McPherson, "Mutlu doğaçlamalar sırasında DLPFC'nin daha fazla devre dışı bırakılması, belki de insanların daha çok bir 'oluğa' veya 'bölgeye' girdiğini gösterir, ancak üzücü doğaçlamalar sırasında beynin ödülle ilgili alanlarının daha fazla toplanması söz konusudur," dedi. Harvard-MIT Konuşma ve İşitme Biyobilim ve Teknolojisi Programında klasik viyolist yüksek lisans öğrencisi.
"Bu, mutlu ve hüzünlü müzik yaratmanın neden zevkli olduğuna dair farklı mekanizmalar olabileceğini gösteriyor."
Görüntülerin kendileri müzisyenlerde duygusal bir tepkiye neden olabileceğinden, müzisyenler doğaçlama yaparken yapılan beyin taramalarına ek olarak, her tarama seansı, müzisyenlerin görüntüleri pasif bir şekilde izledikleri bir süreyi de içeriyordu.

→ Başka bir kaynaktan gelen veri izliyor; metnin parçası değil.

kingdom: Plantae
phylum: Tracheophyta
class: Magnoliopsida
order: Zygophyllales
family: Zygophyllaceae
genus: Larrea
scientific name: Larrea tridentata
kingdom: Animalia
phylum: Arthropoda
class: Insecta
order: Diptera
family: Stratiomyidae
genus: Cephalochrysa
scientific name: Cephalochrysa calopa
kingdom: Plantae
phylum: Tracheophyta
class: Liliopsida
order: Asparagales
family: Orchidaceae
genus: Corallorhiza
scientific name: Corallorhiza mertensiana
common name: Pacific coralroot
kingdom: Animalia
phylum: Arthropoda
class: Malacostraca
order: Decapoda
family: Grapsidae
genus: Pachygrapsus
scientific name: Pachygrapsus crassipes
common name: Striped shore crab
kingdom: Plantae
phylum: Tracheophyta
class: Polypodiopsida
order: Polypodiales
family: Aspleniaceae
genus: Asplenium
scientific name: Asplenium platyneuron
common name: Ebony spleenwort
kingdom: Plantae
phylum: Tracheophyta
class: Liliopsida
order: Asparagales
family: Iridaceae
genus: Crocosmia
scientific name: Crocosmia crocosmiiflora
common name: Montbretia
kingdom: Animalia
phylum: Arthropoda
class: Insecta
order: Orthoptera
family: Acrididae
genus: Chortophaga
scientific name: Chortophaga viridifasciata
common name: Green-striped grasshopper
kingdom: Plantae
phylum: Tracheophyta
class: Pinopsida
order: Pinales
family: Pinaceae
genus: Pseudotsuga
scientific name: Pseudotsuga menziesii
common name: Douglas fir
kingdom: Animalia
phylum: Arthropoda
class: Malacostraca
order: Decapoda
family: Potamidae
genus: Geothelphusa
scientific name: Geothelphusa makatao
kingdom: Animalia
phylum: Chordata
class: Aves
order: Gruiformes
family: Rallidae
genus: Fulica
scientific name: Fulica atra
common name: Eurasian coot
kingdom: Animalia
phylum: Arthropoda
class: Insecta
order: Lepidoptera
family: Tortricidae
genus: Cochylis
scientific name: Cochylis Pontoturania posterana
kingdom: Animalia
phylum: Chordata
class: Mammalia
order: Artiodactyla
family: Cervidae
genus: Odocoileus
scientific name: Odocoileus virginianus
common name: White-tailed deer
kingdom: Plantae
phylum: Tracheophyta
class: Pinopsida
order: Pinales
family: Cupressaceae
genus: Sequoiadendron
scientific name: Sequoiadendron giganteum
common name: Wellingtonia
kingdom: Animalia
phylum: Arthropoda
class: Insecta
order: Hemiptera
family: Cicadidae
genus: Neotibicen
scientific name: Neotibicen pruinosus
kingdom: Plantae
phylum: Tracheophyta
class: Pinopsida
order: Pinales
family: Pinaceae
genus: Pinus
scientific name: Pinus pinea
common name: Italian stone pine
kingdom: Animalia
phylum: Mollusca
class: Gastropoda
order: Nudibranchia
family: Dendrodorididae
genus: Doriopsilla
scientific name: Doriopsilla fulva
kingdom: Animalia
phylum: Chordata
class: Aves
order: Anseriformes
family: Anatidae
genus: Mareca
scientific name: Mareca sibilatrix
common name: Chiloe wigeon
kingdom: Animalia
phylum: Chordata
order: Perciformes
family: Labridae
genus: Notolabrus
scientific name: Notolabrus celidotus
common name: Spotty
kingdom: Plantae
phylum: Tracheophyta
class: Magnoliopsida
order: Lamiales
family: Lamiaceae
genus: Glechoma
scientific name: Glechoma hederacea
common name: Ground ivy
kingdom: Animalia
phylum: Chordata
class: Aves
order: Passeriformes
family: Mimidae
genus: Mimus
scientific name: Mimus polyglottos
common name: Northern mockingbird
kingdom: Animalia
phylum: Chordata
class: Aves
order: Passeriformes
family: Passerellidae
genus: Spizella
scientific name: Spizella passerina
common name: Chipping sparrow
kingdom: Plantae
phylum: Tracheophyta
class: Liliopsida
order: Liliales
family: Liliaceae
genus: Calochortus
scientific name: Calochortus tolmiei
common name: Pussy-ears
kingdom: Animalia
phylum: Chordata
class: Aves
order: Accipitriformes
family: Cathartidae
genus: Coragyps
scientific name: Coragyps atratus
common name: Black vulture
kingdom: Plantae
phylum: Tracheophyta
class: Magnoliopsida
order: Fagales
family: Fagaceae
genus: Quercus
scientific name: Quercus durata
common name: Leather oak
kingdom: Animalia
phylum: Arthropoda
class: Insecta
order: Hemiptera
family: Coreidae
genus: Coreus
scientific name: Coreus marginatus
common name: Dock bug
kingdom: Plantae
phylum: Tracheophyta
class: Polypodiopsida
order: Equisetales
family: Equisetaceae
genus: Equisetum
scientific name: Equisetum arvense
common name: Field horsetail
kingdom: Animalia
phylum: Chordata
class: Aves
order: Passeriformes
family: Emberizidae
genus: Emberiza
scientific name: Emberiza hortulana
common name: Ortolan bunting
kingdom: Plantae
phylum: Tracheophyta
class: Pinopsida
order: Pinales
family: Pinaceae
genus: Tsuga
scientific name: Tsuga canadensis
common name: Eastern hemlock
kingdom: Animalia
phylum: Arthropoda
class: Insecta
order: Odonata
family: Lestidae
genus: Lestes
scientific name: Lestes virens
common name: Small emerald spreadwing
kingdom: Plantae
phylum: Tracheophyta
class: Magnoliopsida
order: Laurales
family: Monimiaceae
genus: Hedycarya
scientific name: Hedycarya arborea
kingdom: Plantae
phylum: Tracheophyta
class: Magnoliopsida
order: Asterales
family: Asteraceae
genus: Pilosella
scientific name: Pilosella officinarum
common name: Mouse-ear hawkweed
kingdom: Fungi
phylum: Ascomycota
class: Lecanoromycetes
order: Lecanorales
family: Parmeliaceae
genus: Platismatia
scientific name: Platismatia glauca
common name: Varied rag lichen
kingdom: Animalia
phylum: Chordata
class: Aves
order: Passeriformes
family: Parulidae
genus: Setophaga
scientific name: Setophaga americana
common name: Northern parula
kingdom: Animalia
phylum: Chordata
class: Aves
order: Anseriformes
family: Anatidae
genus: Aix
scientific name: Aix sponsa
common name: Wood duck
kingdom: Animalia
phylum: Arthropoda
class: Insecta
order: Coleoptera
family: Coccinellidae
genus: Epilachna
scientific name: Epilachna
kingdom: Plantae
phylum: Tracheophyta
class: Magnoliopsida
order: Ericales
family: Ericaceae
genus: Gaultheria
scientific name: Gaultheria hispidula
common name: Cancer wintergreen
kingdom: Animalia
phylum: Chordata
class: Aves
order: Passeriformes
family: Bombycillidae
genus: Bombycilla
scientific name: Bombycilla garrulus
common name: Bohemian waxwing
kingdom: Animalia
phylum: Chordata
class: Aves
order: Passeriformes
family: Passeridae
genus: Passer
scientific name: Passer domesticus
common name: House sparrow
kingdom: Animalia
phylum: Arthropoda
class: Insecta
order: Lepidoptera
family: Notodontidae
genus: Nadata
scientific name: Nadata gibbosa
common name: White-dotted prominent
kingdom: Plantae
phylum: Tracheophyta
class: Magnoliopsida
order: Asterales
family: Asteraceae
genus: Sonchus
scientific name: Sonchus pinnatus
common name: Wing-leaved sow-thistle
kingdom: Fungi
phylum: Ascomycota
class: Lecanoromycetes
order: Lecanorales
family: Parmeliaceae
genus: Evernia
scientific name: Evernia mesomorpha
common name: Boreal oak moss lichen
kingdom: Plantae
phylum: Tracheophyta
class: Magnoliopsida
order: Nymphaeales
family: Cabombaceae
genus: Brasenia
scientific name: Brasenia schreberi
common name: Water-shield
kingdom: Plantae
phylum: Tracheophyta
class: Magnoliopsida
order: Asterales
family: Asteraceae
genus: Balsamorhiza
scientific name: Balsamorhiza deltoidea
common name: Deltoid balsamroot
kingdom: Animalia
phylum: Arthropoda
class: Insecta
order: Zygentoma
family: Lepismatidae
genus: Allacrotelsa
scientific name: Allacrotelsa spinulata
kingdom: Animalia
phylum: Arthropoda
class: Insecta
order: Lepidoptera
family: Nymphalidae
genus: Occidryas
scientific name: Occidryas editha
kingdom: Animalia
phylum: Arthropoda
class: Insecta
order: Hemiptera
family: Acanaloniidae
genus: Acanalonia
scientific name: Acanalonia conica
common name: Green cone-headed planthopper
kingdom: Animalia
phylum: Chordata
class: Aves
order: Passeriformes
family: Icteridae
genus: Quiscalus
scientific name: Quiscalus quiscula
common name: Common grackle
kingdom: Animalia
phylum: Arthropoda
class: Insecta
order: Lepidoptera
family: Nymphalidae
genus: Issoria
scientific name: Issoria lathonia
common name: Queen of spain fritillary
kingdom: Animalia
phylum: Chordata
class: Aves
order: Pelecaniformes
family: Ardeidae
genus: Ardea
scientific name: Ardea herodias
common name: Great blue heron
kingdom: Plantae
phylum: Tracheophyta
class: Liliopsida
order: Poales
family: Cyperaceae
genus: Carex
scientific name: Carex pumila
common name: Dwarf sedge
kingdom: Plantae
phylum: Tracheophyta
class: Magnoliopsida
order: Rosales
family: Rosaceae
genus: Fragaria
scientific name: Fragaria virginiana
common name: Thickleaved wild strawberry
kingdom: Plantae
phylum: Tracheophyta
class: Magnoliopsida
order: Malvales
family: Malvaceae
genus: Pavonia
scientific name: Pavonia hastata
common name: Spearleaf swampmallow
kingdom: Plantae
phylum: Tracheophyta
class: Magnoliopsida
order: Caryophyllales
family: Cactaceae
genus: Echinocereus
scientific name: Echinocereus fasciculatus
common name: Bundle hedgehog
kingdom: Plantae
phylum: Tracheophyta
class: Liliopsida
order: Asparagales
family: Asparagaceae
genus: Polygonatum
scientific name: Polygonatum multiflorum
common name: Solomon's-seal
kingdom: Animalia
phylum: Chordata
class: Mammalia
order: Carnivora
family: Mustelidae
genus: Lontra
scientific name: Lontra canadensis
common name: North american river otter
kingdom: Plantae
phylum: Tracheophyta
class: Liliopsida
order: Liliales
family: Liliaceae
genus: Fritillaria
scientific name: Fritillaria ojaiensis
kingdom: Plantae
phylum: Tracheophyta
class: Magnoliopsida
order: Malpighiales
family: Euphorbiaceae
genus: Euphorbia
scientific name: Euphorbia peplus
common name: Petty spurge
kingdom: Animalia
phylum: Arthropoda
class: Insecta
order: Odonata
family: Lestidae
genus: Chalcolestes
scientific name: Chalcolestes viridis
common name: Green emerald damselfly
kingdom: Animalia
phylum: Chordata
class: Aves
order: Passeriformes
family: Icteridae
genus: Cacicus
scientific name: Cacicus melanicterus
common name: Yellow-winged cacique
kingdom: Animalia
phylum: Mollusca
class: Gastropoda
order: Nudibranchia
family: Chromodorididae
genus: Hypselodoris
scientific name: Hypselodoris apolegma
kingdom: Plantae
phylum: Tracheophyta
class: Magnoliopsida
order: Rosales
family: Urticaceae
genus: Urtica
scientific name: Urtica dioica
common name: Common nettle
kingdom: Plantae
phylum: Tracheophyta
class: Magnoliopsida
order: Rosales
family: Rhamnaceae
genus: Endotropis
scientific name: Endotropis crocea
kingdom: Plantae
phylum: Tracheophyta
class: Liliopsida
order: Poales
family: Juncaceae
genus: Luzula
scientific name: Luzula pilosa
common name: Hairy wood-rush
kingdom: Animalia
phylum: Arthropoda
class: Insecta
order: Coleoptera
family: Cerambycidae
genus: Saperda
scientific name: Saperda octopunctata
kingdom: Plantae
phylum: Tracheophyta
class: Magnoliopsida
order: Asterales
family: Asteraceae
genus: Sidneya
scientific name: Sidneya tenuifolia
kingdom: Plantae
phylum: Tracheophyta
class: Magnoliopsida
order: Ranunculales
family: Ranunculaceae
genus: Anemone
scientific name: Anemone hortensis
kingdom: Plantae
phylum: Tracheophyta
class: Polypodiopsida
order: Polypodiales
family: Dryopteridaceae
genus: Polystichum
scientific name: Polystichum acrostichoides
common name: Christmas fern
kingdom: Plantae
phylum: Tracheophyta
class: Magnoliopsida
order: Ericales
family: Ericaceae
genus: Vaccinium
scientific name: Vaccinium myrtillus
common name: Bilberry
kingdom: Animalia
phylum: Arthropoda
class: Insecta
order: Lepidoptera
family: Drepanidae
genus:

Her müzisyen için, duygusal tepkiler de dahil olmak üzere, bu pasif izleme dönemlerinde üretilen herhangi bir beyin aktivitesi verisi, müzik performansları sırasında ortaya çıkarılanlardan çıkarıldı.
Bu, araştırmacıların, duygusal bölgelerdeki beyin aktivitesinin hangi bileşenlerinin doğaçlamaların yaratılmasıyla güçlü bir şekilde ilişkili olduğunu belirlemelerine izin verdi.
Dahası, Limb, araştırma ekibinin müzisyenlere deneylerden önce talimat verirken müzisyenlerin performanslarını "üzgün" veya "mutlu" gibi kelimelerle etkilemekten kaçındığını söyledi.
Limb, "Sanatçılarda ve müzisyenlerde karmaşık yaratıcılığı nörobilimsel bir bakış açısıyla inceleyebileceğimiz fikri cüretkar bir fikir, ancak giderek daha rahat hissettiğimiz bir konu" dedi.
"Tüm soruları yanıtlayacağımızdan değil, ancak onları sorma ve bu büyüleyici insan sürecine ışık tutmaya çalışan deneyler tasarlama hakkına sahip olduğumuz için."